#### [Job]
Extract every line of text from the material below, reproducing each line verbatim and in its original order. Omit the pictures from your answer.

━━━ Material supplied

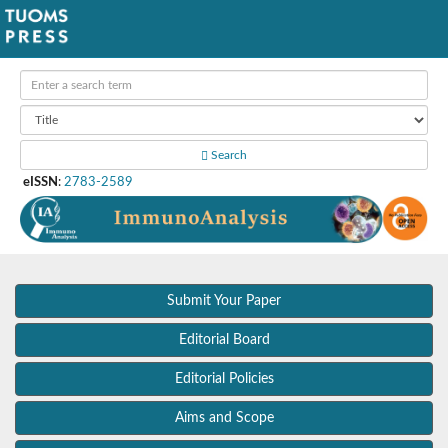
Search
eISSN
:
2783-2589
Submit Your Paper
Editorial Board
Editorial Policies
Aims and Scope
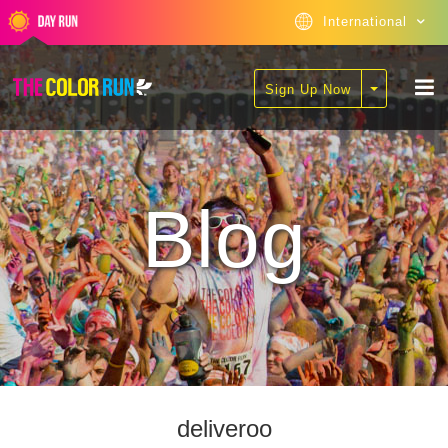
International
Sign Up Now
Blog
deliveroo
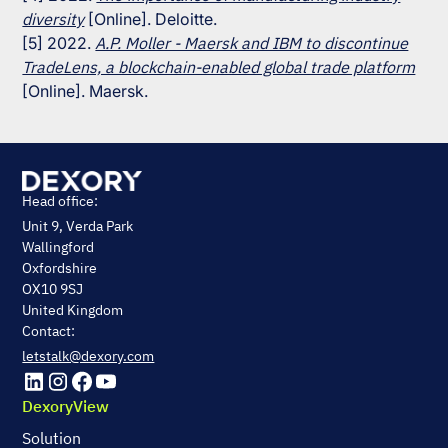
diversity
[Online]. Deloitte.
[5] 2022.
A.P. Moller - Maersk and IBM to discontinue
TradeLens, a blockchain-enabled global trade platform
[Online]. Maersk.
Head office:
Unit 9, Verda Park
Wallingford
Oxfordshire
OX10 9SJ
United Kingdom
Contact:
letstalk@dexory.com
DexoryView
Solution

━━━━━━

#### [Solution for this task]
Search
eISSN
:
2783-2589
Submit Your Paper
Editorial Board
Editorial Policies
Aims and Scope
International
Sign Up Now
Blog
deliveroo
diversity
[Online]. Deloitte.
[5] 2022.
A.P. Moller - Maersk and IBM to discontinue
TradeLens, a blockchain-enabled global trade platform
[Online]. Maersk.
Head office:
Unit 9, Verda Park
Wallingford
Oxfordshire
OX10 9SJ
United Kingdom
Contact:
letstalk@dexory.com
DexoryView
Solution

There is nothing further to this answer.